The bag was so heavy now that the secretary used both hands to get it on the table. In another moment he had taken out the jewelled belt presented to Maguire by the State of Nevada, the solid silver statuette of himself, and the gold brick from the citizens of Sacramento.
Either the sight of his treasures, so nearly lost, or the feeling that the thief had dared to tamper with them after all., suddenly infuriated Maguire to such an extent that he had bestowed a couple of brutal kicks upon the senseless form of Raffles before the secretary and I could interfere.
"Play light, Mr.
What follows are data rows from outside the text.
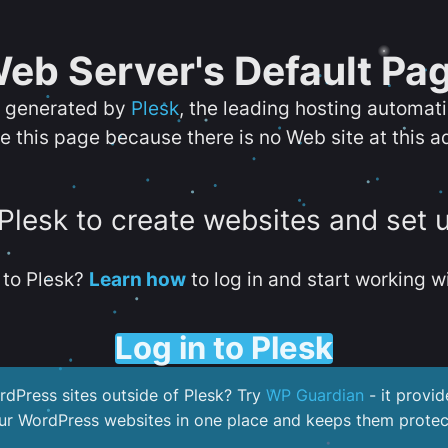
eb Server's Default Pa
s generated by
Plesk
, the leading hosting automat
e this page because there is no Web site at this a
 Plesk to create websites and set 
to Plesk?
Learn how
to log in and start working wi
Log in to Plesk
dPress sites outside of Plesk? Try
WP Guardian
- it provid
our WordPress websites in one place and keeps them protec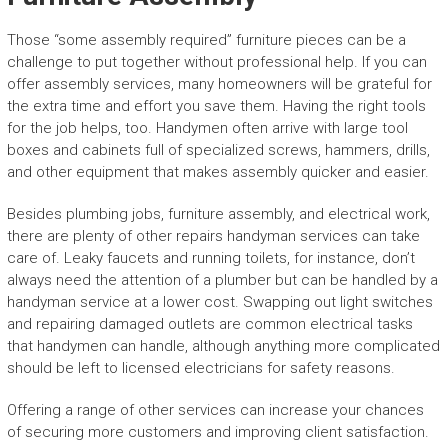
Those “some assembly required” furniture pieces can be a
challenge to put together without professional help. If you can
offer assembly services, many homeowners will be grateful for
the extra time and effort you save them. Having the right tools
for the job helps, too. Handymen often arrive with large tool
boxes and cabinets full of specialized screws, hammers, drills,
and other equipment that makes assembly quicker and easier.
Besides plumbing jobs, furniture assembly, and electrical work,
there are plenty of other repairs handyman services can take
care of. Leaky faucets and running toilets, for instance, don’t
always need the attention of a plumber but can be handled by a
handyman service at a lower cost. Swapping out light switches
and repairing damaged outlets are common electrical tasks
that handymen can handle, although anything more complicated
should be left to licensed electricians for safety reasons.
Offering a range of other services can increase your chances
of securing more customers and improving client satisfaction.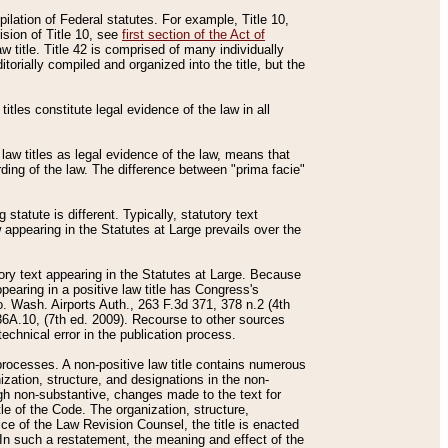
mpilation of Federal statutes. For example, Title 10,
ision of Title 10, see
first section of the Act of
w title. Title 42 is comprised of many individually
rially compiled and organized into the title, but the
titles constitute legal evidence of the law in all
 law titles as legal evidence of the law, means that
rding of the law. The difference between "prima facie"
statute is different. Typically, statutory text
w appearing in the Statutes at Large prevails over the
utory text appearing in the Statutes at Large. Because
pearing in a positive law title has Congress's
o. Wash. Airports Auth., 263 F.3d 371, 378 n.2 (4th
36A.10, (7th ed. 2009). Recourse to other sources
echnical error in the publication process.
t processes. A non-positive law title contains numerous
ization, structure, and designations in the non-
ough non-substantive, changes made to the text for
tle of the Code. The organization, structure,
ice of the Law Revision Counsel, the title is enacted
. In such a restatement, the meaning and effect of the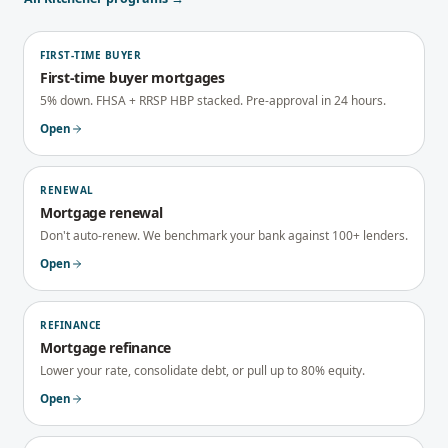
FIRST-TIME BUYER
First-time buyer mortgages
5% down. FHSA + RRSP HBP stacked. Pre-approval in 24 hours.
Open
RENEWAL
Mortgage renewal
Don't auto-renew. We benchmark your bank against 100+ lenders.
Open
REFINANCE
Mortgage refinance
Lower your rate, consolidate debt, or pull up to 80% equity.
Open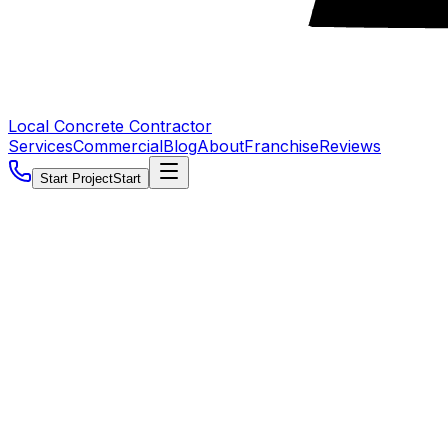
Local Concrete Contractor
Services
Commercial
Blog
About
Franchise
Reviews
Start Project
Start
5.0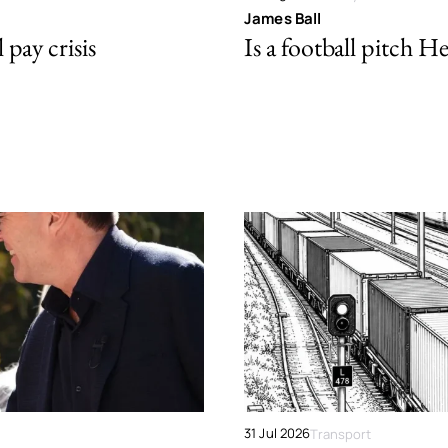
James Ball
pay crisis
Is a football pitch H
31 Jul 2026
Transport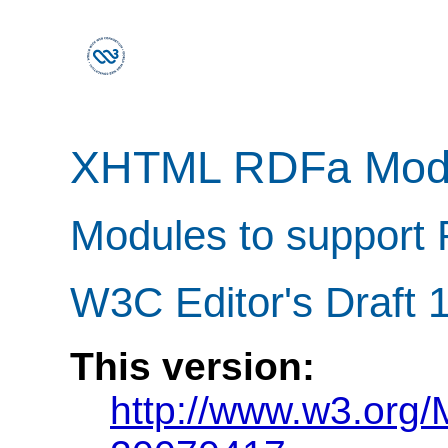
XHTML RDFa Mod
Modules to support 
W3C Editor's Draft 1
This version:
http://www.w3.org/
Maguire!" cried the sallow secretary. "The man's drugged, as well as down."
"He'll be lucky if he ever gets up, blight and blister him!"
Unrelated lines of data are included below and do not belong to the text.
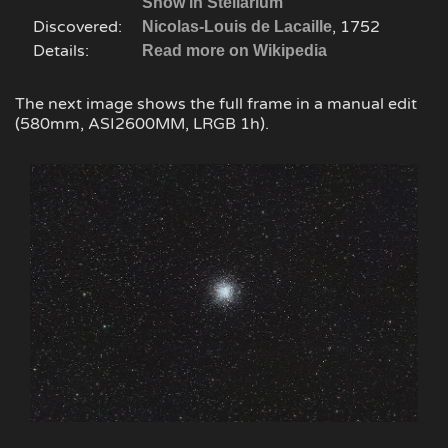
Show in Stellarium
Discovered:
, 1752
Nicolas-Louis de Lacaille
Details:
Read more on Wikipedia
The next image shows the full frame in a manual edit
(580mm, ASI2600MM, LRGB 1h).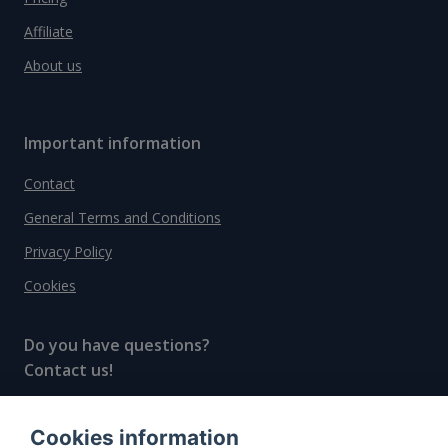
Affiliate
About us
Important information
Contact
General Terms and Conditions
Privacy Policy
Cookies
Do you have questions?
Contact us!
info@spiritradar.com
Cookies information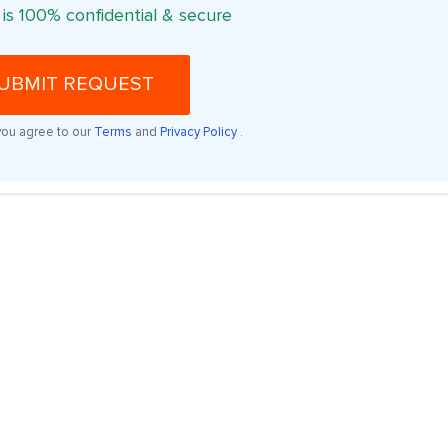
 is 100% confidential & secure
UBMIT REQUEST
you agree to our
Terms
and
Privacy Policy
.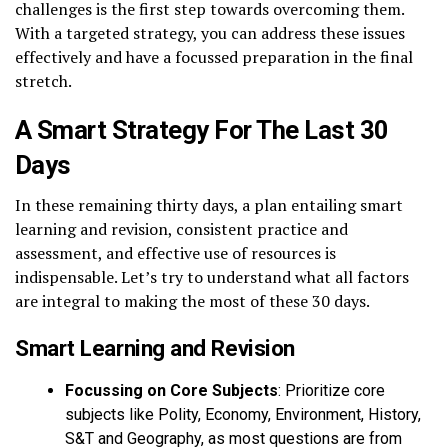
challenges is the first step towards overcoming them.
With a targeted strategy, you can address these issues
effectively and have a focussed preparation in the final
stretch.
A Smart Strategy For The Last 30
Days
In these remaining thirty days, a plan entailing smart
learning and revision, consistent practice and
assessment, and effective use of resources is
indispensable. Let’s try to understand what all factors
are integral to making the most of these 30 days.
Smart Learning and Revision
Focussing on Core Subjects
: Prioritize core
subjects like Polity, Economy, Environment, History,
S&T and Geography, as most questions are from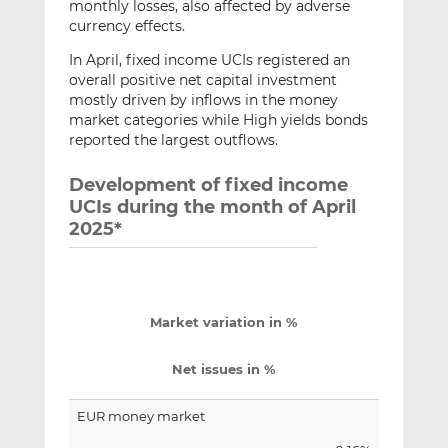
monthly losses, also affected by adverse
currency effects.
In April, fixed income UCIs registered an
overall positive net capital investment
mostly driven by inflows in the money
market categories while High yields bonds
reported the largest outflows.
Development of fixed income
UCIs during the month of April
2025*
Market variation in %
Net issues in %
EUR money market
"I should judge it about time to telephone for the police."
"Not till I've done with him. Wait till he comes to! I guess I'll punch his face into a jam pudding! He shall wash down his teeth with his blood before the coppers come in for what's left!"
"You make me feel quite ill," complained the grand lady in the chair. "I wish you'd give me a little something, and not be more vulgar than you can 'elp."
"Help yourself," said Maguire, ungallantly, "and don't talk through your hat. Say, what's the matter with the 'phone?"
The secretary had picked up the dangling receiver.
"It looks to me," said he, "as though the crook had rung up somebody before he went off."